E.g., if there were two reactions

  • A -> B
  • A + C --> B + D

when bound=loose, can A->B select A+C->B+D?

When bound=loose, the API should

  1. Try to find an exact match
  2. If an exact match is not found, find a reaction which has a superset of the queried reaction participants.

Even this has this problem. Consider two reactions that both have participants without InChiKeys A + B-noinchi -> C + D-noichi A + E-noinchi -> C + F-noichi

The URL for both reactions would be the same. As a result, there would be no way of always selecting the correction reaction.

Resolution

I think we need a different scheme. One option is to hash (e.g., md5) the names of metabolites that don't have inchikeys. You can add a prefix to indicate that is not an InChI key or detect that is a string is an md5 hash on the basis of using lowercase letters and numbers (unlike InChI keys which are upper case letters and dashes).

At the moment bound = loose does exactly what was suggested here. You are absolutely right that imprecision exists when reactants with no inchikeys are involved. I was just hoping such cases were rare so that no conflict like the last case described here would arise.

Hashing is a good idea. I'll do that.

lzy7071 commented 4 years ago

The issue has been fixed. Protein-Npi-phosphohistidine---trehalose phosphotransferase does not lead to 404 anymore.

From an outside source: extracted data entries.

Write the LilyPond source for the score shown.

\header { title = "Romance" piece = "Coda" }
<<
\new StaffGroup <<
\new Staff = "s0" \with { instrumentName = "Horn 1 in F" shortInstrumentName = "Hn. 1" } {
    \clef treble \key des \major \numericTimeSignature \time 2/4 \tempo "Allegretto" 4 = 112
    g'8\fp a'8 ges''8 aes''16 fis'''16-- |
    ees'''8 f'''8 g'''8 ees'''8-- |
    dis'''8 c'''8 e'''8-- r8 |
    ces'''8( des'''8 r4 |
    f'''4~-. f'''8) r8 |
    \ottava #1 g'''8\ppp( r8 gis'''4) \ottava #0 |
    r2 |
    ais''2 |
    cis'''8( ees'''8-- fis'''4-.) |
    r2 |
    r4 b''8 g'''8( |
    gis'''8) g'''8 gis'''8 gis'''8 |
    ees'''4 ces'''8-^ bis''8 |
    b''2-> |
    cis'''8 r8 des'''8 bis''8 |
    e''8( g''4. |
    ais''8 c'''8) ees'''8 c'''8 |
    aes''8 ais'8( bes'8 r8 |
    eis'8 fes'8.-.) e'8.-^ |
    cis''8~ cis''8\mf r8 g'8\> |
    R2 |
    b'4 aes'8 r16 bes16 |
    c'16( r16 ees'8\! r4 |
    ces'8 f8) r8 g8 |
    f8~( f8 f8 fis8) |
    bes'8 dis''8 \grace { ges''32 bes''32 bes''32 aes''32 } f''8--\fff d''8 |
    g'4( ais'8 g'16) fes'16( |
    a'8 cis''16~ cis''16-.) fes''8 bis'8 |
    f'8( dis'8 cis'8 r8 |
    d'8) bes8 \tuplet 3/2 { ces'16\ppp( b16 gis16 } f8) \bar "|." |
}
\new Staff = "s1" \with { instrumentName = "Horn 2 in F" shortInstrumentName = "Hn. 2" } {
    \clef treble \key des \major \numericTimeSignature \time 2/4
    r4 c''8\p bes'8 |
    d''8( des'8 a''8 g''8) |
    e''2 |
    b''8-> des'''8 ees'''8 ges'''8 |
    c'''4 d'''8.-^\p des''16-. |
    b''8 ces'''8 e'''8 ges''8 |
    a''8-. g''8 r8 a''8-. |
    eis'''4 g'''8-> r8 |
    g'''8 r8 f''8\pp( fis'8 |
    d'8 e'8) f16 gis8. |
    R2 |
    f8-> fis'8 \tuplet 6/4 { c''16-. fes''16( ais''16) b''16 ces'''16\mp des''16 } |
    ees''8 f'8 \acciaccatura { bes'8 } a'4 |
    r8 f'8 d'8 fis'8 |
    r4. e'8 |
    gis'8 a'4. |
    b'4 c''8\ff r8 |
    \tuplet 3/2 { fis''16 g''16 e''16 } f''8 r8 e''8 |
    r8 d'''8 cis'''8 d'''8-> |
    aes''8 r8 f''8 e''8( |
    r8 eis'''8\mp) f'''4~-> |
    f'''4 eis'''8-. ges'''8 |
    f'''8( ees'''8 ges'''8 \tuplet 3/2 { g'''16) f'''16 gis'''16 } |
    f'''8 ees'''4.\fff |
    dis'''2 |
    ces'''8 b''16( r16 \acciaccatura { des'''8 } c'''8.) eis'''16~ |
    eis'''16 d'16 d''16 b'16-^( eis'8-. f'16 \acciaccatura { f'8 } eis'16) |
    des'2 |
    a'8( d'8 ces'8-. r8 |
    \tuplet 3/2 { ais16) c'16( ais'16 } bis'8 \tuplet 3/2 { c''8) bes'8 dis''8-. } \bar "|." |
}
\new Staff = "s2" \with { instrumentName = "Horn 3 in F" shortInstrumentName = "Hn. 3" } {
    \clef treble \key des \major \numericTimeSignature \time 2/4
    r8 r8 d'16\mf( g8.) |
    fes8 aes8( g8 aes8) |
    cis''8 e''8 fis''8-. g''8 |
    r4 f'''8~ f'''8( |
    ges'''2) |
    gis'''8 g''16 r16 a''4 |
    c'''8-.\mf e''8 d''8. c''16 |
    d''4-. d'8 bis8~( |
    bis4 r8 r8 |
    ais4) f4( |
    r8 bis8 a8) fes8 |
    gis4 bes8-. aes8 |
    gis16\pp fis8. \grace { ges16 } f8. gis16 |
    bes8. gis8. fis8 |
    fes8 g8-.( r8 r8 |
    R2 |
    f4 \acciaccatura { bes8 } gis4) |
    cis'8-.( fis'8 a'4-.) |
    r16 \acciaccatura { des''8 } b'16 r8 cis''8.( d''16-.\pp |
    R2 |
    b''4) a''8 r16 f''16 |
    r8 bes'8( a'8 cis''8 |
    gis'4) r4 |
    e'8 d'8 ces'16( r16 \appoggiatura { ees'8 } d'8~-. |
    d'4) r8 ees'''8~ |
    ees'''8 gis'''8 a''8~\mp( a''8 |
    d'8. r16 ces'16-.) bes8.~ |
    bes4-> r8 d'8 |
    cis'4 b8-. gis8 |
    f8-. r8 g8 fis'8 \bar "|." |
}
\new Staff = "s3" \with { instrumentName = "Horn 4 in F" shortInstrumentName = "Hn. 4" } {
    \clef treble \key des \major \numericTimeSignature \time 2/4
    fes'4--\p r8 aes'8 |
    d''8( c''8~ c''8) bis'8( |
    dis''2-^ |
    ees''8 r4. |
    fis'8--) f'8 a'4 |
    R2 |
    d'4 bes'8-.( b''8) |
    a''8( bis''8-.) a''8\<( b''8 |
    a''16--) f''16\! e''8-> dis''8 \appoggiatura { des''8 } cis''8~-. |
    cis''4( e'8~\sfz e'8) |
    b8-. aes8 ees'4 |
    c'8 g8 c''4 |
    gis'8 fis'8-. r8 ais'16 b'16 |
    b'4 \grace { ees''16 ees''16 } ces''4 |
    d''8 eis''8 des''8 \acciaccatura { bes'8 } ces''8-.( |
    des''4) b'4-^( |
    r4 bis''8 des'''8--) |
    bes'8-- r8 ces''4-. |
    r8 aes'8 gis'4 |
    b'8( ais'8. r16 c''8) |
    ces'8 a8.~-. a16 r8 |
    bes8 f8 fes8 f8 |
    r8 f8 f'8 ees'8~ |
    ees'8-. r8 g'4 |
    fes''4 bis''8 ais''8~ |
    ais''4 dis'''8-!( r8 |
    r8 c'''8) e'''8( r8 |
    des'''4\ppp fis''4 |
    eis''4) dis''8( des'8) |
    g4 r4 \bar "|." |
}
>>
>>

jonrkarr commented 4 years ago

There's just one issue left. The frontend also needs to generate reaction URLs for the reactions related to genes. This either one of the following

Either is fine. I tried generating the hashes. What algorithm are you using?

lzy7071 commented 4 years ago

Hash function is ripemd160. I'll add the additional info to the related_reactions endpoint.

jonrkarr commented 4 years ago

Thanks. I think its safer to pass the information to the frontend and this will make it easier for you to change this if needed.

lzy7071 commented 4 years ago

I have included reaction_participant object in the data returned.

jonrkarr commented 4 years ago

I integrated this into the frontend.